## Task objective
Repeat all of the data word for word so that only the pictures are missing from the copy.

## Record extracts
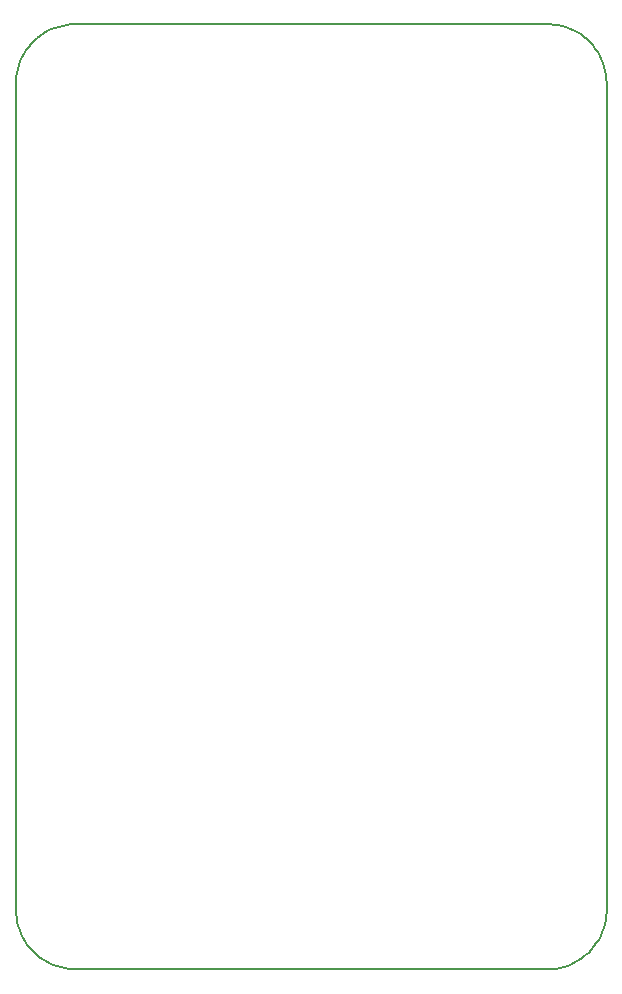
<source format=gko>
%FSDAX24Y24*%
%MOIN*%
%SFA1B1*%

%IPPOS*%
%ADD17C,0.007900*%
%LNcurrentsource-1*%
%LPD*%
G54D17*
X039370Y041340D02*
D01*
X039374Y041202*
X039389Y041065*
X039413Y040930*
X039446Y040797*
X039488Y040666*
X039540Y040539*
X039600Y040415*
X039669Y040296*
X039746Y040182*
X039830Y040074*
X039922Y039972*
X040021Y039876*
X040126Y039788*
X040237Y039707*
X040354Y039634*
X040475Y039570*
X040601Y039514*
X040730Y039467*
X040862Y039429*
X040997Y039400*
X041133Y039381*
X041270Y039372*
X041339Y039371*
X057087D02*
D01*
X057224Y039375*
X057361Y039390*
X057496Y039414*
X057629Y039447*
X057760Y039489*
X057887Y039541*
X058011Y039601*
X058130Y039670*
X058244Y039747*
X058352Y039831*
X058454Y039923*
X058550Y040022*
X058638Y040127*
X058719Y040238*
X058792Y040355*
X058856Y040476*
X058912Y040602*
X058959Y040731*
X058997Y040863*
X059026Y040998*
X059045Y041134*
X059054Y041271*
X059055Y041340*
Y068899D02*
D01*
X059050Y069036*
X059035Y069173*
X059011Y069308*
X058978Y069441*
X058936Y069572*
X058884Y069699*
X058824Y069823*
X058755Y069942*
X058678Y070056*
X058594Y070164*
X058502Y070266*
X058403Y070362*
X058298Y070450*
X058187Y070531*
X058070Y070604*
X057949Y070668*
X057823Y070724*
X057694Y070771*
X057562Y070809*
X057427Y070838*
X057291Y070857*
X057154Y070866*
X057087Y070868*
X041339D02*
D01*
X041201Y070863*
X041064Y070848*
X040929Y070824*
X040796Y070791*
X040665Y070749*
X040538Y070697*
X040414Y070637*
X040295Y070568*
X040181Y070491*
X040073Y070407*
X039971Y070315*
X039875Y070216*
X039787Y070111*
X039706Y070000*
X039633Y069883*
X039569Y069762*
X039513Y069636*
X039466Y069507*
X039428Y069375*
X039399Y069240*
X039380Y069104*
X039371Y068967*
X039370Y068899*
Y041340D02*
Y068899D01*
X041339Y039371D02*
X057087Y039372D01*
X059055Y068899D02*
Y041340D01*
X041339Y070868D02*
X057087D01*
X039370Y041340D02*
D01*
X039374Y041202*
X039389Y041065*
X039413Y040930*
X039446Y040797*
X039488Y040666*
X039540Y040539*
X039600Y040415*
X039669Y040296*
X039746Y040182*
X039830Y040074*
X039922Y039972*
X040021Y039876*
X040126Y039788*
X040237Y039707*
X040354Y039634*
X040475Y039570*
X040601Y039514*
X040730Y039467*
X040862Y039429*
X040997Y039400*
X041133Y039381*
X041270Y039372*
X041339Y039371*
X057087D02*
D01*
X057224Y039375*
X057361Y039390*
X057496Y039414*
X057629Y039447*
X057760Y039489*
X057887Y039541*
X058011Y039601*
X058130Y039670*
X058244Y039747*
X058352Y039831*
X058454Y039923*
X058550Y040022*
X058638Y040127*
X058719Y040238*
X058792Y040355*
X058856Y040476*
X058912Y040602*
X058959Y040731*
X058997Y040863*
X059026Y040998*
X059045Y041134*
X059054Y041271*
X059055Y041340*
Y068899D02*
D01*
X059050Y069036*
X059035Y069173*
X059011Y069308*
X058978Y069441*
X058936Y069572*
X058884Y069699*
X058824Y069823*
X058755Y069942*
X058678Y070056*
X058594Y070164*
X058502Y070266*
X058403Y070362*
X058298Y070450*
X058187Y070531*
X058070Y070604*
X057949Y070668*
X057823Y070724*
X057694Y070771*
X057562Y070809*
X057427Y070838*
X057291Y070857*
X057154Y070866*
X057087Y070868*
X041339D02*
D01*
X041201Y070863*
X041064Y070848*
X040929Y070824*
X040796Y070791*
X040665Y070749*
X040538Y070697*
X040414Y070637*
X040295Y070568*
X040181Y070491*
X040073Y070407*
X039971Y070315*
X039875Y070216*
X039787Y070111*
X039706Y070000*
X039633Y069883*
X039569Y069762*
X039513Y069636*
X039466Y069507*
X039428Y069375*
X039399Y069240*
X039380Y069104*
X039371Y068967*
X039370Y068899*
Y041340D02*
Y068899D01*
X041339Y039371D02*
X057087Y039372D01*
X059055Y068899D02*
Y041340D01*
X041339Y070868D02*
X057087D01*
M02*
</source>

## Result
<source format=gko>
%FSDAX24Y24*%
%MOIN*%
%SFA1B1*%

%IPPOS*%
%ADD17C,0.007900*%
%LNcurrentsource-1*%
%LPD*%
G54D17*
X039370Y041340D02*
D01*
X039374Y041202*
X039389Y041065*
X039413Y040930*
X039446Y040797*
X039488Y040666*
X039540Y040539*
X039600Y040415*
X039669Y040296*
X039746Y040182*
X039830Y040074*
X039922Y039972*
X040021Y039876*
X040126Y039788*
X040237Y039707*
X040354Y039634*
X040475Y039570*
X040601Y039514*
X040730Y039467*
X040862Y039429*
X040997Y039400*
X041133Y039381*
X041270Y039372*
X041339Y039371*
X057087D02*
D01*
X057224Y039375*
X057361Y039390*
X057496Y039414*
X057629Y039447*
X057760Y039489*
X057887Y039541*
X058011Y039601*
X058130Y039670*
X058244Y039747*
X058352Y039831*
X058454Y039923*
X058550Y040022*
X058638Y040127*
X058719Y040238*
X058792Y040355*
X058856Y040476*
X058912Y040602*
X058959Y040731*
X058997Y040863*
X059026Y040998*
X059045Y041134*
X059054Y041271*
X059055Y041340*
Y068899D02*
D01*
X059050Y069036*
X059035Y069173*
X059011Y069308*
X058978Y069441*
X058936Y069572*
X058884Y069699*
X058824Y069823*
X058755Y069942*
X058678Y070056*
X058594Y070164*
X058502Y070266*
X058403Y070362*
X058298Y070450*
X058187Y070531*
X058070Y070604*
X057949Y070668*
X057823Y070724*
X057694Y070771*
X057562Y070809*
X057427Y070838*
X057291Y070857*
X057154Y070866*
X057087Y070868*
X041339D02*
D01*
X041201Y070863*
X041064Y070848*
X040929Y070824*
X040796Y070791*
X040665Y070749*
X040538Y070697*
X040414Y070637*
X040295Y070568*
X040181Y070491*
X040073Y070407*
X039971Y070315*
X039875Y070216*
X039787Y070111*
X039706Y070000*
X039633Y069883*
X039569Y069762*
X039513Y069636*
X039466Y069507*
X039428Y069375*
X039399Y069240*
X039380Y069104*
X039371Y068967*
X039370Y068899*
Y041340D02*
Y068899D01*
X041339Y039371D02*
X057087Y039372D01*
X059055Y068899D02*
Y041340D01*
X041339Y070868D02*
X057087D01*
X039370Y041340D02*
D01*
X039374Y041202*
X039389Y041065*
X039413Y040930*
X039446Y040797*
X039488Y040666*
X039540Y040539*
X039600Y040415*
X039669Y040296*
X039746Y040182*
X039830Y040074*
X039922Y039972*
X040021Y039876*
X040126Y039788*
X040237Y039707*
X040354Y039634*
X040475Y039570*
X040601Y039514*
X040730Y039467*
X040862Y039429*
X040997Y039400*
X041133Y039381*
X041270Y039372*
X041339Y039371*
X057087D02*
D01*
X057224Y039375*
X057361Y039390*
X057496Y039414*
X057629Y039447*
X057760Y039489*
X057887Y039541*
X058011Y039601*
X058130Y039670*
X058244Y039747*
X058352Y039831*
X058454Y039923*
X058550Y040022*
X058638Y040127*
X058719Y040238*
X058792Y040355*
X058856Y040476*
X058912Y040602*
X058959Y040731*
X058997Y040863*
X059026Y040998*
X059045Y041134*
X059054Y041271*
X059055Y041340*
Y068899D02*
D01*
X059050Y069036*
X059035Y069173*
X059011Y069308*
X058978Y069441*
X058936Y069572*
X058884Y069699*
X058824Y069823*
X058755Y069942*
X058678Y070056*
X058594Y070164*
X058502Y070266*
X058403Y070362*
X058298Y070450*
X058187Y070531*
X058070Y070604*
X057949Y070668*
X057823Y070724*
X057694Y070771*
X057562Y070809*
X057427Y070838*
X057291Y070857*
X057154Y070866*
X057087Y070868*
X041339D02*
D01*
X041201Y070863*
X041064Y070848*
X040929Y070824*
X040796Y070791*
X040665Y070749*
X040538Y070697*
X040414Y070637*
X040295Y070568*
X040181Y070491*
X040073Y070407*
X039971Y070315*
X039875Y070216*
X039787Y070111*
X039706Y070000*
X039633Y069883*
X039569Y069762*
X039513Y069636*
X039466Y069507*
X039428Y069375*
X039399Y069240*
X039380Y069104*
X039371Y068967*
X039370Y068899*
Y041340D02*
Y068899D01*
X041339Y039371D02*
X057087Y039372D01*
X059055Y068899D02*
Y041340D01*
X041339Y070868D02*
X057087D01*
M02*
</source>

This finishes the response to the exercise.